A professora da Universidade Nova de Lisboa, Teresa Ferreira Rodrigues, investigadora do Instituto Português de Relações Internacionais e do Departamento de Estudos Políticos da Faculdade de Ciências Sociais e Humanas dessa instituição de ensino considera que os incentivos de apoio à família não têm sido suficientes para “remover obstáculos”. É certo que Portugal perde população, mas não sabemos que impactos isso terá no futuro.

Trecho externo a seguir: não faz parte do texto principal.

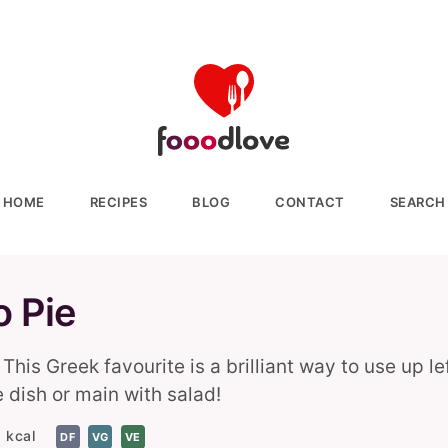
HOME
RECIPES
BLOG
CONTACT
SEARCH
o Pie
This Greek favourite is a brilliant way to use up l
e dish or main with salad!
 kcal
DF
VG
VE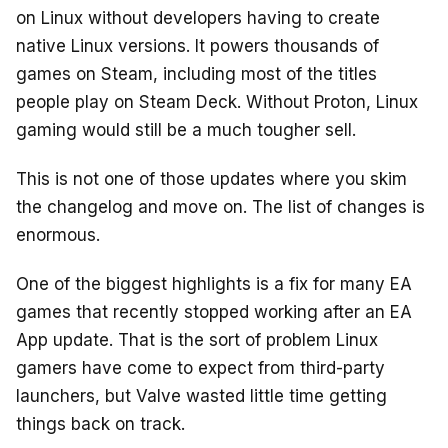
on Linux without developers having to create
native Linux versions. It powers thousands of
games on Steam, including most of the titles
people play on Steam Deck. Without Proton, Linux
gaming would still be a much tougher sell.
This is not one of those updates where you skim
the changelog and move on. The list of changes is
enormous.
One of the biggest highlights is a fix for many EA
games that recently stopped working after an EA
App update. That is the sort of problem Linux
gamers have come to expect from third-party
launchers, but Valve wasted little time getting
things back on track.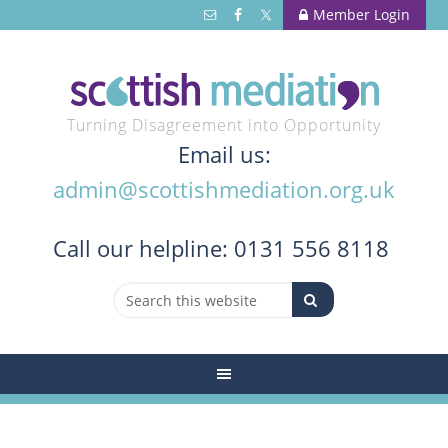
Member Login
Turning Disagreement into Opportunity
Email us:
admin@scottishmediation.org.uk
Call
our helpline: 0131 556 8118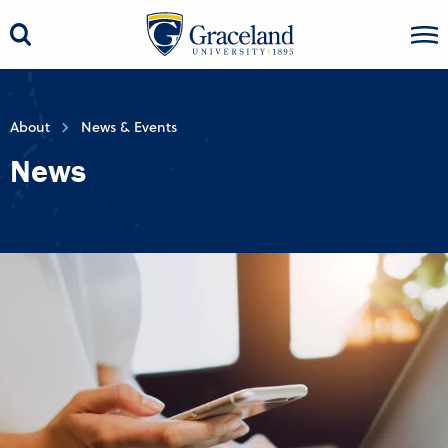
About
News & Events
News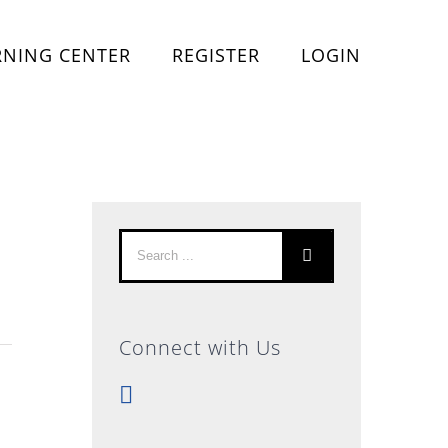
RNING CENTER
REGISTER
LOGIN
Search
for:
Connect with Us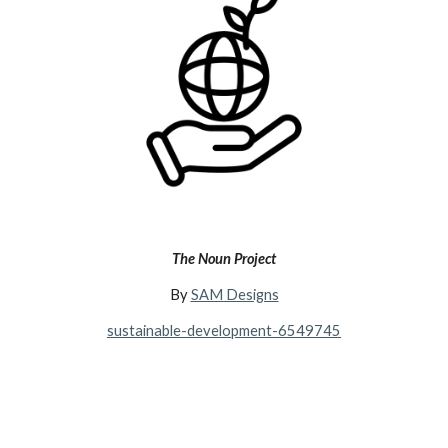
The Noun Project
By
SAM Designs
sustainable-development-6549745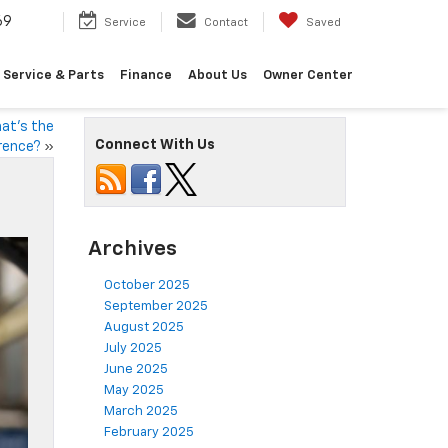
69
Service
Contact
Saved
Service & Parts
Finance
About Us
Owner Center
hat’s the
Connect With Us
rence?
»
Archives
October 2025
September 2025
August 2025
July 2025
June 2025
May 2025
March 2025
February 2025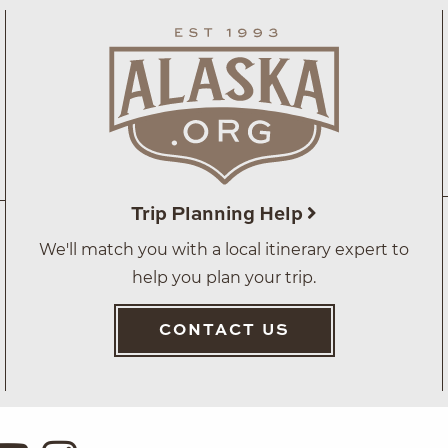
Trip Planning Help
We'll match you with a local itinerary expert to
help you plan your trip.
CONTACT US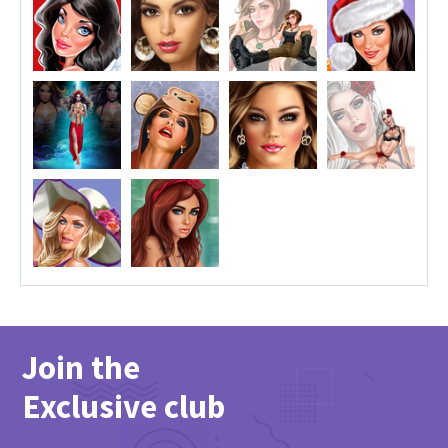
Join the
Exclusive club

(PR) Em 2020 houve menos testes do pezinho e menos grávidas para fazer acompanhamento. A pandemia, por si só, pode explicar o recuo na taxa de natalidade nacional?
(TFR) Nunca existe uma causa única para a ocorrência de um fenómeno como este, mas também é certo que hoje os comportamentos das famílias têm vindo a mudar de forma consistente, neste caso com uma tendência clara de redução do número de filhos, porque a conjuntura económica não tem sido favorável (e essa foi muito agravada no ano de 2020), mas sobretudo porque não têm sido tomadas medidas consistentes de apoio às famílias. Mais que incentivos financeiros, as medidas públicas não têm conseguido remover obstáculos e criar incentivos consistentes de apoio às famílias, designadamente às famílias mais jovens e aos jovens que querem constituir família, mas que adiam esse desejo, por falta de segurança. A verdade é que em 2019 se verificou um ligeiro aumento dos níveis de fecundidade, que a pandemia veio cortar, agravando a situação das famílias em termos de segurança.
(PR) De acordo com os números do PorData, os distritos de Bragança e Portalegre têm os piores índices de fecundidade. Como se explica este facto?
(TFR) A razão é de ordem estrutural: têm pouca população em idade fértil, uma vez que são distritos muito envelhecidos no topo e na base (muitos idosos e poucos jovens) e continuam a ser pouco atrativos em termos migratórios.
(PR) Desde 2009 que o saldo demográfico nacional é negativo (há menos nascimentos do que óbitos). Estima-se que até 2030 Portugal tenha menos de 10 milhões de habitantes. Que consequências poderemos ter a curto ou médio prazo?
(TFR) Sabemos, com elevado grau de certeza, quantos e como somos e seremos e conhecemos as tendências longas da evolução demográfica e as características da “nova” velha população residente (menos em número, mais informados, com maior nível educativo e de formação, mais saudáveis, mais plurais em origem, com novos hábitos e maior capacidade de consumo, menos adultos em idade ativa e mais velhos, mesmo que esta continue indexada à esperança média de vida). Só não sabemos o impacto que a evolução esperada de alguns destes indicadores poderá ter em termos de desenvolvimento económico e níveis de bem-estar.
(PR) Há forma de reverter a situação?
(TFR) O que podemos/devemos fazer é assumir o declínio populacional como altamente provável e gerir a nova realidade. Assumir que, ao contrário do que dizia Comte, “demograpgy is not only destiny”. Mitigar o indesejado, aproveitar oportunidades e remover obstáculos em três setores estruturantes (políticas de natalidade e família, políticas de migração e acolhimento, políticas de emprego e educação). Concretizar políticas concertadas e sustentáveis, de curto e médio prazo, que promovam bem-estar, equidade económica e social e desenvolvimento interno. É preciso que a sociedade portuguesa encare a mudança em curso e repense todos os grupos etários (idade de reforma precoce, reforma tardia e velhice), de forma a criar uma política global da idade que articule os critérios de análise à nova realidade.